■ **Exercise prompt**: Please show every line in the records below that contains the string "Adresse". Case counts.

■ **Provided entries**:

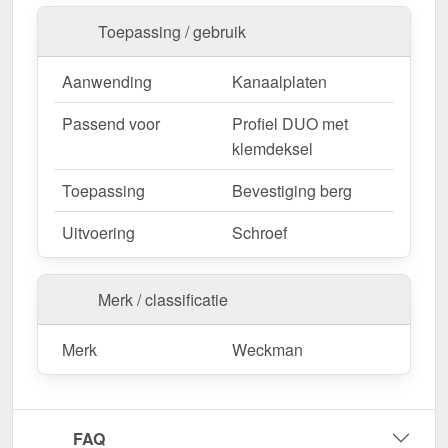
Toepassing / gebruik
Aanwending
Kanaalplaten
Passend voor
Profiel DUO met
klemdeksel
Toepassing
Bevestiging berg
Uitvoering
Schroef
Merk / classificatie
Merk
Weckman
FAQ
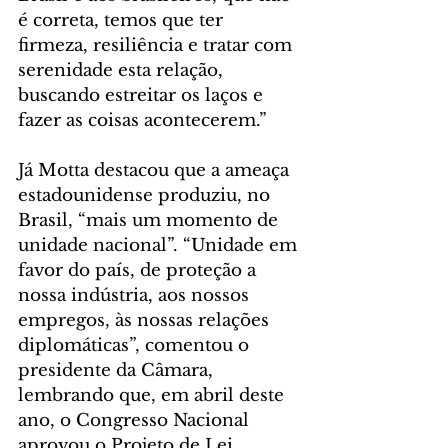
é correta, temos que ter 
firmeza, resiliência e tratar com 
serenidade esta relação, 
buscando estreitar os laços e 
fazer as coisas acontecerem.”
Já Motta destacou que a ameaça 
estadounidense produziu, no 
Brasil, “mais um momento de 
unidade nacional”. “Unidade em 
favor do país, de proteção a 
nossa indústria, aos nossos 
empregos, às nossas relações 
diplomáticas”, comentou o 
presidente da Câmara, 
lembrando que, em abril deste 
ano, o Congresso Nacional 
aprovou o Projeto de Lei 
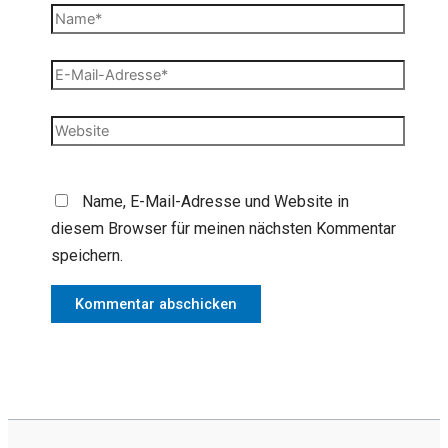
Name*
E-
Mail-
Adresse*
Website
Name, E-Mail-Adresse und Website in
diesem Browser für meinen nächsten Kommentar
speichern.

---

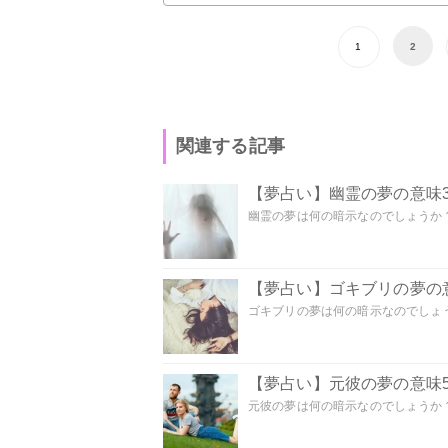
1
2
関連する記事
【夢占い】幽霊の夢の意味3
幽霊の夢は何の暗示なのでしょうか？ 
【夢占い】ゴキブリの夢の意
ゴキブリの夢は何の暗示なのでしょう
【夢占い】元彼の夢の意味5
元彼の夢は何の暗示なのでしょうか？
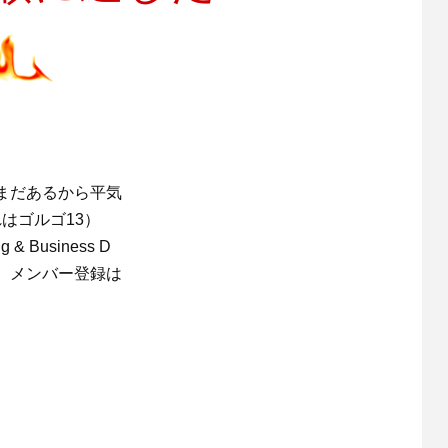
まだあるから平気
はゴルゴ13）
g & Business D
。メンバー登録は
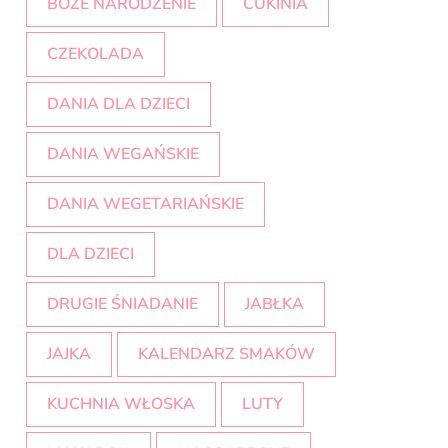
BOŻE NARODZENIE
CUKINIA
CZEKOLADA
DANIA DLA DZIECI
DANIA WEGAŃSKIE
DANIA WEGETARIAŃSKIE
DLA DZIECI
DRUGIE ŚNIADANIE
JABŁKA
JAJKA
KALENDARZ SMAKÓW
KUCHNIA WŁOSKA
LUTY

■ **Result**:
Adresse*
Name, E-Mail-Adresse und Website in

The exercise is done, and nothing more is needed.